Ping Identity has reached something of a milestone in the quest to combine identity management and Web services technologies.
The Denver-based company, one of the last independent single sign-on software makers on the market, rolled out PingTrust, a WS-Trust Security Token Server.
PingTrust is an important step along the path to secure Web services and distributed computing paradigms such as service-oriented architectures (SOA), where disparate applications may be reused to execute business processes.
Why does the industry need such a technology combination?
Ping Vice President Mike Donaldson said applications typically employ user identities to protect resources and create audit trails to keep in step with regulatory compliance rules such as HIPAA and Sarbanes-Oxley.
If someone makes a purchase transaction on the Web, their identity is used as the linchpin of the billing process.
To this point, Web services and SOAs have lacked standard mechanisms for safely using peoples’ identities, making Web transactions tough or impossible to implement.
“There has not been a way with SOAP to communicate who the user is who made the original request,” Donaldson said.
For example, an employee at a bank or hospital that needs to contact another organization can use a Web service to call out for information.
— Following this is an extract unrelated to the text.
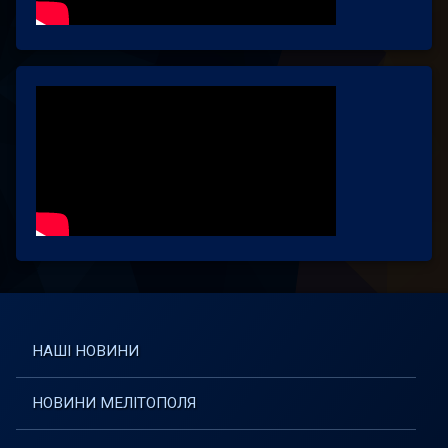
НАШІ НОВИНИ
НОВИНИ МЕЛІТОПОЛЯ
The problem is the organization cannot recognize the user in the SOAP-based transaction.
To skirt this issue, users have injected user identity into the body of a SOAP message, which involves proprietary extensions that create a tight coupling between the Web service provider and the client.
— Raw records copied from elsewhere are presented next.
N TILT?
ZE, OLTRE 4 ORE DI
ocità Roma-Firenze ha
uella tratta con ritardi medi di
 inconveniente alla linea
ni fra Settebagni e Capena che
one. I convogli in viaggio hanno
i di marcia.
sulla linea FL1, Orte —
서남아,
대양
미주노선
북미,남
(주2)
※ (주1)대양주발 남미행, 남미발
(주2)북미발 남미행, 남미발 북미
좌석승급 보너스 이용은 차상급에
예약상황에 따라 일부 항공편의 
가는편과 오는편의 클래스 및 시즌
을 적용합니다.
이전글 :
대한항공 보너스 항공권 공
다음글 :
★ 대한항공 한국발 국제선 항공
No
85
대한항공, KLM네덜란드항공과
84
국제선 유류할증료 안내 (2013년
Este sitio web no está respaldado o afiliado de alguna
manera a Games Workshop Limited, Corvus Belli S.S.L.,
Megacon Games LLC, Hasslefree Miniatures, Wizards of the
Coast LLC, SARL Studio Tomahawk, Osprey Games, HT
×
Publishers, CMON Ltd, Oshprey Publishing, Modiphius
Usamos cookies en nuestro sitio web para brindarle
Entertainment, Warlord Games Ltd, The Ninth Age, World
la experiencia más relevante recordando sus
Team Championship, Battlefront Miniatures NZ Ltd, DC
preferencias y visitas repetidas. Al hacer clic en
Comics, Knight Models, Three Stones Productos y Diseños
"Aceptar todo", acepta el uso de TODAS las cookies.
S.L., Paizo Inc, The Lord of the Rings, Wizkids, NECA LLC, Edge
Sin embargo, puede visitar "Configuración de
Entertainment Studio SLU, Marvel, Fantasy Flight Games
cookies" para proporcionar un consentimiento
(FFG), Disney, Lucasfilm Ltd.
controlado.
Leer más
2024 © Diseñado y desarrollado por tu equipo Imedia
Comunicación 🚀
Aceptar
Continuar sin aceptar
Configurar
In the end, this raises security issues and violates the core tenets of Web service information exchange.
“Any time you have proprietary extensions, you are forcing requirements on people,” Donaldson said.
PingTrust solves this problem by creating and validating security tokens that are bound into SOAP messages based on the Web Services Security (WSS) standard. PingTrust leverages OASIS WSS 1.0 to embed security tokens in SOAP messages. WS-Trust establishes a mechanism for validating tokens from PingTrust, which supports Java and .NET applications, Web-based clients and rich clients. PingTrust can operate on the client side, provider side or both sides of a Web service transaction.